== Exercise passage ==
__________________________________________________

May, 2009 Archives
by Jan in Uncategorized
In honor of our dear friends who left this morning on their way to move to India, we’re having Tandoori Chicken, salad, yogurt sauce and saffron rice tonight. I’ve never made Tandoori seasoning from scratch, but I’m willing to give it a try. Here’s the best recipe I found. Otherwise, I’d recommend finding a jar of Tandoori paste and following the mixing-it-with-yogurt easy recipe to marinate the chicken and give it that amazing orange color. (The Tandoori mixes in a jar that I’ve tried have been great. Highly recommend.)
If you haven’t tried Tandoori before and don’t know much about Indian food, give it a try. It’s Indian food for beginners and is fantabulous. Plan to serve it with a simple yogurt/cucumber sauce. They complement each other amazingly well. Enjoy. (We’ll only marinade ours about six hours.)
Classic tandoori chicken from India is marinated in yogurt, lemon juice, and plenty of spices, then grilled or broiled. Plan ahead. This recipe needs to marinate at least 8 hours or overnight.

__________________________________________________

== Given data ==
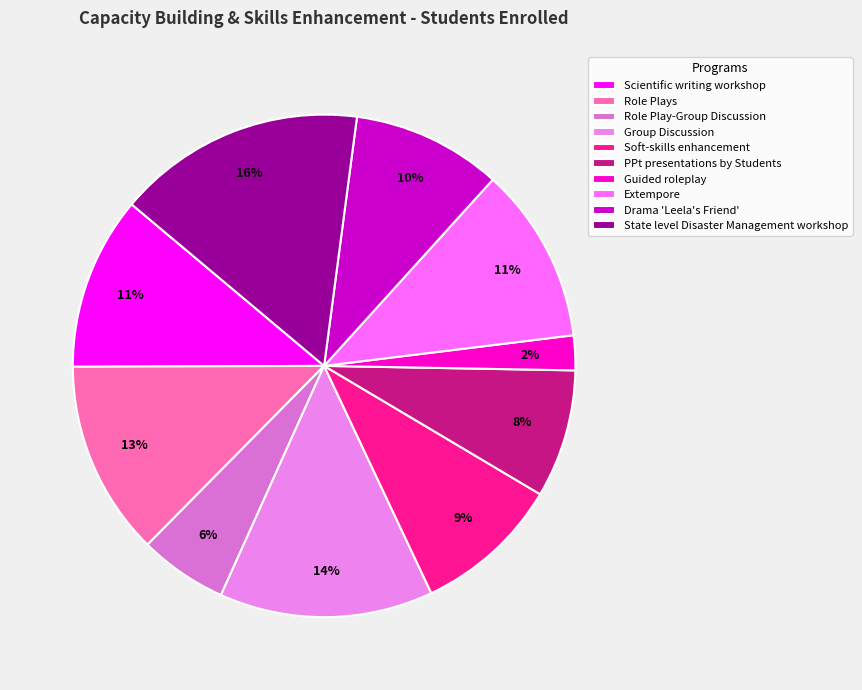

To the nearest percent, what is the difference between the Soft-skills enhancement and Role Play-Group Discussion slice percentages?

4%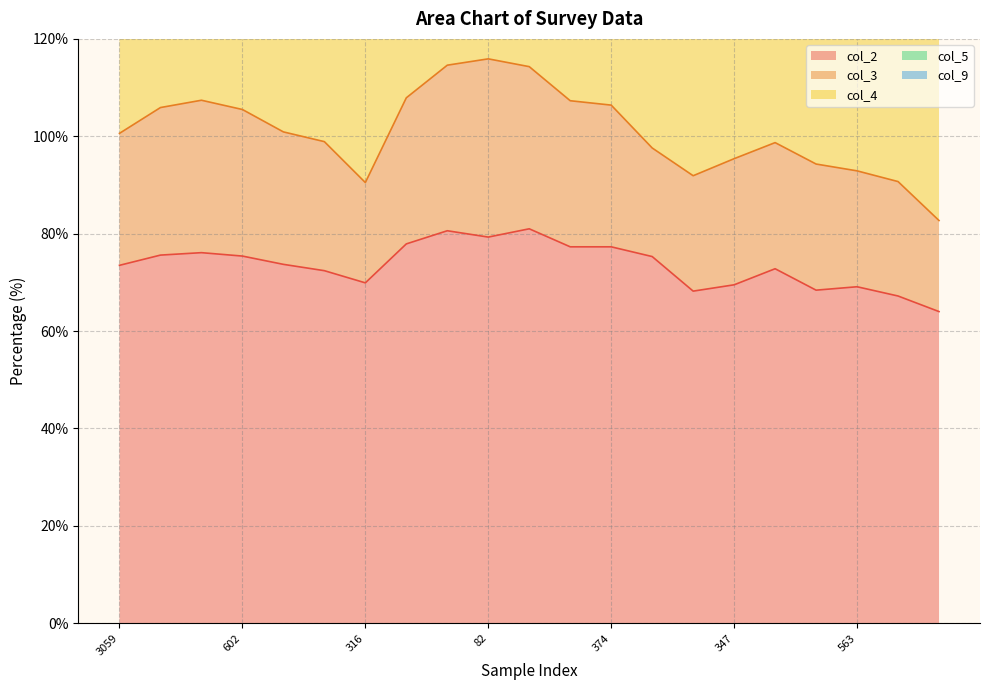

Which category has the highest value in the col_5 series?

150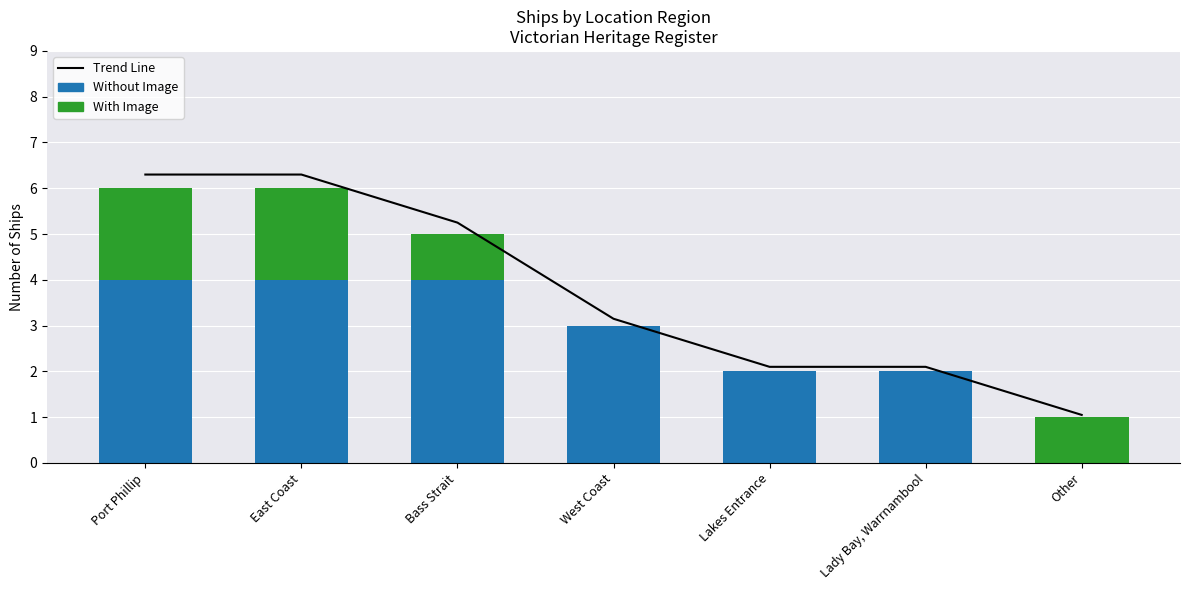

At how many categories does at least one series exceed 5?

3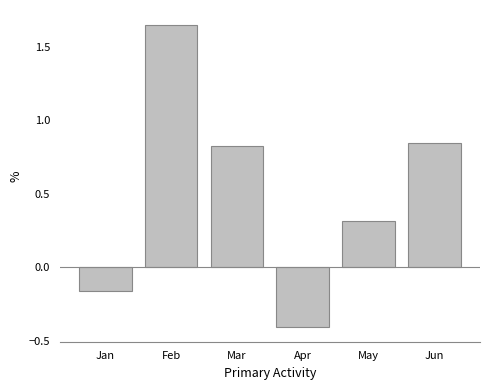

List the labels in order of value, largest first.

Feb, Jun, Mar, May, Jan, Apr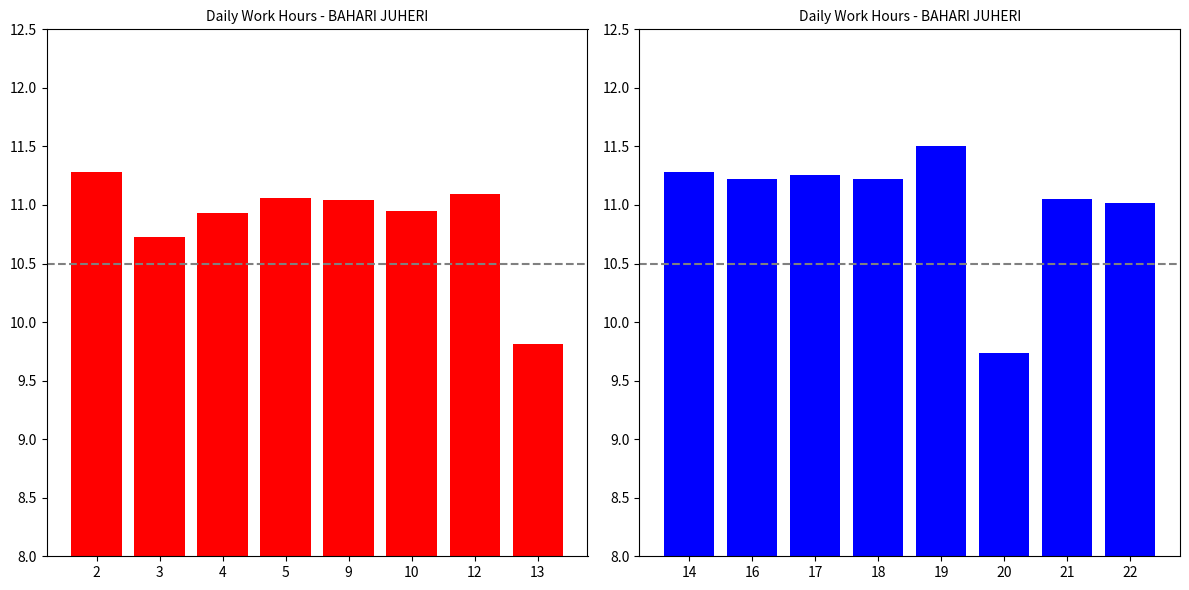

Where does the data first go above 11?

14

__________________________________________________

== Instructions to follow ==
Please repeat the part of the tandoori chicken post starting with "If you haven’t" and going on through "about six hours.)". The records are separate material and have nothing to do with the tandoori chicken post.

== Answer to this exercise ==
If you haven’t tried Tandoori before and don’t know much about Indian food, give it a try. It’s Indian food for beginners and is fantabulous. Plan to serve it with a simple yogurt/cucumber sauce. They complement each other amazingly well. Enjoy. (We’ll only marinade ours about six hours.)